Objectives: The goal of this analysis was to determine the appropriate biventricular pacing target in patients with heart failure (HF).
Background: Cardiac resynchronization therapy (CRT) decreases the risk of death and HF hospitalization. However, the appropriate amount of biventricular pacing is ill-defined.
Methods: Mortality and HF hospitalization data from patients undergoing CRT in 2 trials (CRT RENEWAL [Cardiac Resynchronization Therapy Registry Evaluating Patient Response with RENEWAL Family Devices] and REFLEx [ENDOTAK RELIANCE G Evaluation of Handling and Electrical Performance Study]; n = 1,812) were analyzed in a post-hoc fashion. Subjects were grouped based on percent biventricular pacing quartiles with the use of Kaplan-Meier survival analysis.

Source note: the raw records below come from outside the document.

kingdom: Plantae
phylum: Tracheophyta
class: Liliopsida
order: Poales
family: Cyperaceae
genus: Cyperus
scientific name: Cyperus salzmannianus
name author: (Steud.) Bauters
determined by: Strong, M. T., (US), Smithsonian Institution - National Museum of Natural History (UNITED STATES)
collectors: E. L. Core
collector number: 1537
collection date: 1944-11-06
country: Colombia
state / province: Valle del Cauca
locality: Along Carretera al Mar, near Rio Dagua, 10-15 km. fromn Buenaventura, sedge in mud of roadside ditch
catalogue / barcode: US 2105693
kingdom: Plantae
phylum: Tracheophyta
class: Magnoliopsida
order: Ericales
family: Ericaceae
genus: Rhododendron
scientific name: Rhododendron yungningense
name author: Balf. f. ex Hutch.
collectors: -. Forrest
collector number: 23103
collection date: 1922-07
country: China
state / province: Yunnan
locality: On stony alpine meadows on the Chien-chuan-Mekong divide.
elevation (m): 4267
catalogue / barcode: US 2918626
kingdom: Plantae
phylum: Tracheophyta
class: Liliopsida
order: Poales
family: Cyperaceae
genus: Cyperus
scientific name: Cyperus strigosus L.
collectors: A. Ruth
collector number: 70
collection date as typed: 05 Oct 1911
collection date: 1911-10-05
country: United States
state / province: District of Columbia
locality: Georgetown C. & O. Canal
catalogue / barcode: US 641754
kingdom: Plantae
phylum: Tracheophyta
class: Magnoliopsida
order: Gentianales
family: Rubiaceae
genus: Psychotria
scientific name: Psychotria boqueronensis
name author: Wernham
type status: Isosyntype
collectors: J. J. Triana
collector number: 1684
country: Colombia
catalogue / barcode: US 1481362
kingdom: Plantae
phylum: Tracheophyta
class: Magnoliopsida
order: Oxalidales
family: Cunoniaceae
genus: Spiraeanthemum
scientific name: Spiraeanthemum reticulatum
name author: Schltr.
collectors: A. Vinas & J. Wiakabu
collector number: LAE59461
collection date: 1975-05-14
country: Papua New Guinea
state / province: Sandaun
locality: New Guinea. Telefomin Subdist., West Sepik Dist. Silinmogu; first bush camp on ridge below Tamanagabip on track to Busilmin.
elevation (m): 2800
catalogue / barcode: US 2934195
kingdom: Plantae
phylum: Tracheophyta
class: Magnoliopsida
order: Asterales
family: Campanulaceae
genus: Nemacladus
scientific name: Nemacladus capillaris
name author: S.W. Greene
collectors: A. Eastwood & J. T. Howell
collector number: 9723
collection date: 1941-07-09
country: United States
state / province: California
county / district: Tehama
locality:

Results: Subjects were age 72 +/- 11 years; 72% were men and 67% had coronary artery disease. Subjects paced 93% to 100% (quartiles 2 to 4) had a 44% reduction in hazard of an event compared with subjects paced 0% to 92% (quartile 1; hazard ratio [HR]: 0.56, p < 0.00001). Subjects paced 98% to 99% (quartile 3) had similar outcomes as subjects paced 93% to 97% (quartile 2; HR: 0.97, p = 0.82). Subjects paced 100% (quartile 4) had similar outcomes as subjects paced 98% to 99% (HR: 0.78, p = 0.17). There was a significant interaction between a history of atrial arrhythmia and percent pacing. Subjects with a history of atrial arrhythmia were more likely to be paced < or =92% (p < 0.001).
Conclusions: For CRT patients in this retrospective analysis, the greatest magnitude of benefit was observed with >92% biventricular pacing.